We also need to consider the type of operations we want to perform using our database. There are even more options for specific workloads, such as full-text search or graph databases. While we can replicate some of these features in conventional databases (e.g. using full-text search in MySQL or replicating a graph by storing vertices and edges), it may come with significant overhead and may not be as powerful as technologies specifically designed for those purposes.
To determine the best solution, we need to carefully consider our requirements and priorities — is high availability or high performance more important? How much scaling do we need? Should our databases be distributed or work on a single machine? What level of guarantees do we need for common problems such as race conditions and other conflicts? All of these questions play a role in determining the most suitable technology.
The book discusses at length that databases are not the only way to work with data — we can also process data using methods such as batch processing or message brokers like Apache Kafka. These may be more suitable for certain purposes, depending on our requirements. For example, message brokers may be better for distributed systems as they are more fault-tolerant and often solve specific problems more effectively than conventional databases.
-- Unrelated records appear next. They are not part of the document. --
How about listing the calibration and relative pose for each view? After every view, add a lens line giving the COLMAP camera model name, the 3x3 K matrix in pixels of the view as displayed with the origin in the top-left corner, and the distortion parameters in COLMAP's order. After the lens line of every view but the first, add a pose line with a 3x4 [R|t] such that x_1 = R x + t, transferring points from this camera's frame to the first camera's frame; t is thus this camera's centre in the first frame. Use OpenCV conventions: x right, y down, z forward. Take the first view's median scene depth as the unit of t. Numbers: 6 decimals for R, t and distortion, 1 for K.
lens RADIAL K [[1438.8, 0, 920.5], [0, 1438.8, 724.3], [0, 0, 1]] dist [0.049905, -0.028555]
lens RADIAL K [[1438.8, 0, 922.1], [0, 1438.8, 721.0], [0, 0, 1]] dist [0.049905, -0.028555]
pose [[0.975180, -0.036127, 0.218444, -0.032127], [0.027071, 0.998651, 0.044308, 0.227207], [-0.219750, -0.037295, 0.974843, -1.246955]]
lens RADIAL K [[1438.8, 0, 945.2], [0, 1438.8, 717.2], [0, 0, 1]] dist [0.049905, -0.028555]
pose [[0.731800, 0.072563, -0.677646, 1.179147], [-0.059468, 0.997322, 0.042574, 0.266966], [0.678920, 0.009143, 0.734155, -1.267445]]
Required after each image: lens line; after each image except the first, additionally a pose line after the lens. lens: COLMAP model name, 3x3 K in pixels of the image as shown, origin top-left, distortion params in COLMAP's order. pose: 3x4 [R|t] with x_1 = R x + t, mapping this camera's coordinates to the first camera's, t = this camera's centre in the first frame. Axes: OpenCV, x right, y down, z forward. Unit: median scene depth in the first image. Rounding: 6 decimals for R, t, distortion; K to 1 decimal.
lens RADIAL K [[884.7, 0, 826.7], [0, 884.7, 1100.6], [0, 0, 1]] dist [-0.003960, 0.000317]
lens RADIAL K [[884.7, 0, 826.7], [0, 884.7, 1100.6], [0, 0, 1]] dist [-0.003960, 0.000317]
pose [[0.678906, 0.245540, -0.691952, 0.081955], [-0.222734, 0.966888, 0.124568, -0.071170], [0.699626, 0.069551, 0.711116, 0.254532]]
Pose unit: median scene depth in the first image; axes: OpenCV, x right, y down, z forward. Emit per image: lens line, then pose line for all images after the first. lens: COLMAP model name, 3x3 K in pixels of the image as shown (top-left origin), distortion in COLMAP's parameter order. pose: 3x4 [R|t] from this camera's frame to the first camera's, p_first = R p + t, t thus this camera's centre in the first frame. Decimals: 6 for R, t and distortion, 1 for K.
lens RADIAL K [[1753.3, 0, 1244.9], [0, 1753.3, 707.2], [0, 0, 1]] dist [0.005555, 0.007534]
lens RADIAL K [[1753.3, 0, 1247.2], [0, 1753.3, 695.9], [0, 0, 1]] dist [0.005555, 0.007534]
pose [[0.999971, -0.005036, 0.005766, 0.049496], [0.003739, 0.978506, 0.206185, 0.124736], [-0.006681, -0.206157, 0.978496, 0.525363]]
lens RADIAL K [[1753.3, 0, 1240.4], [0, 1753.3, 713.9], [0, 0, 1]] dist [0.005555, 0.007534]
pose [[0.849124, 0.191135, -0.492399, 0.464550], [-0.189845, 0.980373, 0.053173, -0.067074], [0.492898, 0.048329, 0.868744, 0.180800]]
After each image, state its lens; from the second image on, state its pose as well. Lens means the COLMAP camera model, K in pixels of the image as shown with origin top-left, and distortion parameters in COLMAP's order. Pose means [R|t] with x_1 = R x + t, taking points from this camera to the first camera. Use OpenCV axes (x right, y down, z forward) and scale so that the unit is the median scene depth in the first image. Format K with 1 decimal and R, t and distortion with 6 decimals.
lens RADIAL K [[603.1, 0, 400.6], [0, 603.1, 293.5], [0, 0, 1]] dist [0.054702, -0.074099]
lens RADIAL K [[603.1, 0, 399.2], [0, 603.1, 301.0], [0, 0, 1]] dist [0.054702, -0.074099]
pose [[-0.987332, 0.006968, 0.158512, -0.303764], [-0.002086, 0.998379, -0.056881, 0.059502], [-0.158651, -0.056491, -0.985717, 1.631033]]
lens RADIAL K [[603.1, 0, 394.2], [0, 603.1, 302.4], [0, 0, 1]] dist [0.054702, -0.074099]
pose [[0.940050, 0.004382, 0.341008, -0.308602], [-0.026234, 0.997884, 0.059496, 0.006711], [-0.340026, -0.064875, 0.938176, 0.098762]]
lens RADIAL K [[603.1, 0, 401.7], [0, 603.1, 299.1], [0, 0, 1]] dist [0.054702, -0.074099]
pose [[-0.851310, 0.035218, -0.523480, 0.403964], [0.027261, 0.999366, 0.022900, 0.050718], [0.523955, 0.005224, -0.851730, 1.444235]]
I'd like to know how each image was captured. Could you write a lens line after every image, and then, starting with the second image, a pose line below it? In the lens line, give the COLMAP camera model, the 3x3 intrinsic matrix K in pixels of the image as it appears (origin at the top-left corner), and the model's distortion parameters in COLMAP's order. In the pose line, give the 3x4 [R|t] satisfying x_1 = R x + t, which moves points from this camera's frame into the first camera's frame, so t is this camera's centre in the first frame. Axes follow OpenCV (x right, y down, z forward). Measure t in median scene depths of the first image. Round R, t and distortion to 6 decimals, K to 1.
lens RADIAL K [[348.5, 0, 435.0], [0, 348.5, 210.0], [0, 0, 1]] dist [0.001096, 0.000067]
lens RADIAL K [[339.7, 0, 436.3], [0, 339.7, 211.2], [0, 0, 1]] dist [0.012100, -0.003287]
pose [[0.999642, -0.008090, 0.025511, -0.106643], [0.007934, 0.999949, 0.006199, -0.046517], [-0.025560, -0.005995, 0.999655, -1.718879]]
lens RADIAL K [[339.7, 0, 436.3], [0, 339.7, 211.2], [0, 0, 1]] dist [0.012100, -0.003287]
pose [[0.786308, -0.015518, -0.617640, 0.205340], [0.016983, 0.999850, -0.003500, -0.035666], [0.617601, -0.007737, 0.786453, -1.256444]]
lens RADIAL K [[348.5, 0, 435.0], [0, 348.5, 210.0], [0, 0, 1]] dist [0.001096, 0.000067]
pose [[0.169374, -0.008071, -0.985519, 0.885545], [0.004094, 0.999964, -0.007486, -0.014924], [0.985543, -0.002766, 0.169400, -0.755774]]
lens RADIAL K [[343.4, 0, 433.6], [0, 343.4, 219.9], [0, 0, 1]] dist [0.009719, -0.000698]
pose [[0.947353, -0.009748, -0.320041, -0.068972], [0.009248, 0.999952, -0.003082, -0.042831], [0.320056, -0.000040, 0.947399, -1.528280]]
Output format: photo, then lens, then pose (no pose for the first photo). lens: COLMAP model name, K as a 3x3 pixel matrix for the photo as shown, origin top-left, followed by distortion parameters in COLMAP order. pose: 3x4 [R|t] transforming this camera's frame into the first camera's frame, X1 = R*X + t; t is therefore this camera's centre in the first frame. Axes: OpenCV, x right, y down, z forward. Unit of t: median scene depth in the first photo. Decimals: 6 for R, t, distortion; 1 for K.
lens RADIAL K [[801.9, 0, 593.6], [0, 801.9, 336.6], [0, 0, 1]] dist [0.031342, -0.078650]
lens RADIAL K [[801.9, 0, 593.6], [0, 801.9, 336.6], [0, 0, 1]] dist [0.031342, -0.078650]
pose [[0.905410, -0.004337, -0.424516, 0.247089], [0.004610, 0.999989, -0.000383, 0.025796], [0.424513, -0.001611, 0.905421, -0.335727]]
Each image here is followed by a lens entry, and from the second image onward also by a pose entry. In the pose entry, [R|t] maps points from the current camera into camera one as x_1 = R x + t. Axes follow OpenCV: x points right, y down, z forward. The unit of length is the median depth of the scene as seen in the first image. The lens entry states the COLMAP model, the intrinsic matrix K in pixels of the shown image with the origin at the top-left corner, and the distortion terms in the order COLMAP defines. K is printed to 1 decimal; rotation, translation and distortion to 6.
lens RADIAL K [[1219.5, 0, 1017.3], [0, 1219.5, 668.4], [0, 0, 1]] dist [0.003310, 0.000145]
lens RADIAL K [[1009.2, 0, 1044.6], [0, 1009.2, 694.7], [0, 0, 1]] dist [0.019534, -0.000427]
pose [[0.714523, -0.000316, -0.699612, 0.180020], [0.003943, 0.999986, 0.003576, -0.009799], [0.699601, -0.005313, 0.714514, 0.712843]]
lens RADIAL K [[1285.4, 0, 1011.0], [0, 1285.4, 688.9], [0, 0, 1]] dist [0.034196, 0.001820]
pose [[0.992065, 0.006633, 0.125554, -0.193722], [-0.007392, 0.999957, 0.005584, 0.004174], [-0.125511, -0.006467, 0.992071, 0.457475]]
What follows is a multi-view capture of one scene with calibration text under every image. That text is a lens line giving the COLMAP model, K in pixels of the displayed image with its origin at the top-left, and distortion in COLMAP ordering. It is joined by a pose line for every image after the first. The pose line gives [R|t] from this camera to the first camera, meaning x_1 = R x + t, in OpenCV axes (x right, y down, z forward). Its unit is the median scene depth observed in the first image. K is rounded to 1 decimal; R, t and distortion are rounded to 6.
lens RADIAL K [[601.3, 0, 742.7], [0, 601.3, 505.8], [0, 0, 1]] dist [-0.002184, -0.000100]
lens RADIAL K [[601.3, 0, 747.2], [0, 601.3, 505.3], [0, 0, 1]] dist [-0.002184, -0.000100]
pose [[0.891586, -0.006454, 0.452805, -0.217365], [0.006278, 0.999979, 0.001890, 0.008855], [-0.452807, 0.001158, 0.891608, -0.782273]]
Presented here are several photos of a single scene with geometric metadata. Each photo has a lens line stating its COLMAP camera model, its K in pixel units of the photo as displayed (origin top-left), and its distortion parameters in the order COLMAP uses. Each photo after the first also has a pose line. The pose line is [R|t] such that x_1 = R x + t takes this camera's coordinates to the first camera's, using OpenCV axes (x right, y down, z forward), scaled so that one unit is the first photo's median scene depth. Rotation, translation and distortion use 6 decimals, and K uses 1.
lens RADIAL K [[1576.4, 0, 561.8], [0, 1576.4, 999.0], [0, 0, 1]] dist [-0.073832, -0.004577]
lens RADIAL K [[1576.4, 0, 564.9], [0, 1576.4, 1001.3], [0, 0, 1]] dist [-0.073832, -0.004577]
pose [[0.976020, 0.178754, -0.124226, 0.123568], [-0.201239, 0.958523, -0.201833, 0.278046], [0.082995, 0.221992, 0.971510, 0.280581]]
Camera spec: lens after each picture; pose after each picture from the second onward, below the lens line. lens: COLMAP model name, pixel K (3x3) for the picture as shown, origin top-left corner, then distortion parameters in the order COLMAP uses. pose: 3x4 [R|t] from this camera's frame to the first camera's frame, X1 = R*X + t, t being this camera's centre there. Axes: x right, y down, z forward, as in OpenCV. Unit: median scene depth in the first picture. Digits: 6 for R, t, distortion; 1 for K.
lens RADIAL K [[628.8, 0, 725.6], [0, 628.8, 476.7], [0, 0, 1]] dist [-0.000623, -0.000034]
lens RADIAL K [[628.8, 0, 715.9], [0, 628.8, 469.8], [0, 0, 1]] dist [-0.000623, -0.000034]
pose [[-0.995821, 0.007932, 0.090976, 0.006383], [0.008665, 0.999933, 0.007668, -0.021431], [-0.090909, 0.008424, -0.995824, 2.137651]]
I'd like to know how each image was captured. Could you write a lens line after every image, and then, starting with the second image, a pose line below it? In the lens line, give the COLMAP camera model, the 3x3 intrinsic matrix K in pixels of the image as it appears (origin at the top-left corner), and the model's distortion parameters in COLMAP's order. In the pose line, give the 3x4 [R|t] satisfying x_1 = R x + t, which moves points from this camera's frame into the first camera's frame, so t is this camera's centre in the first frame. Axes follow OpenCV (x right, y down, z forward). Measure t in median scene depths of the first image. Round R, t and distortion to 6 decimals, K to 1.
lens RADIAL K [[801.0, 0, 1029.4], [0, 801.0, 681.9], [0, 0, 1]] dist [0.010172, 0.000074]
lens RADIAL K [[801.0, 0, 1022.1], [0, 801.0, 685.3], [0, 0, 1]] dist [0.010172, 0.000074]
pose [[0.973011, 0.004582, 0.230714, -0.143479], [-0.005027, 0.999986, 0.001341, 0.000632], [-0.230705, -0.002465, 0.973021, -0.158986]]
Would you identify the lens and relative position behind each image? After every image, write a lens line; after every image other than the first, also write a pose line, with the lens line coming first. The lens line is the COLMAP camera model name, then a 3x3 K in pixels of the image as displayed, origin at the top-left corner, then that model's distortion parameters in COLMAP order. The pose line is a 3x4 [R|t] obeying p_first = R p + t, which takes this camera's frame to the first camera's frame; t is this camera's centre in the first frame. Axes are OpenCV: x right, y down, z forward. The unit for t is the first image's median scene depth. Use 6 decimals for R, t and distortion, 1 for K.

If we need to process large amounts of data before using it, batch processing may also be a good solution.
The book also covers a wide range of problems in theory and the progress made in academically solving them. It includes descriptions of various algorithms and their trade-offs, such as faster execution with lower overhead at the cost of less strict rules on correctness and robustness.
Who Is This Book For?
I would recommend this book to anyone interested in application development or considering a career in data/computer science. Having prior knowledge in software development is required, as this is strongly technical book. It provides a comprehensive overview of how we work with data and how we have arrived at our current approaches. It is also useful for those who use databases but want to understand their technical inner workings and the problems that can arise at scale.
Having this knowledge can help with designing the data layer of applications and provides a helpful framework for thinking about data at scale. It has helped me better understand these concepts and how to apply them in practice.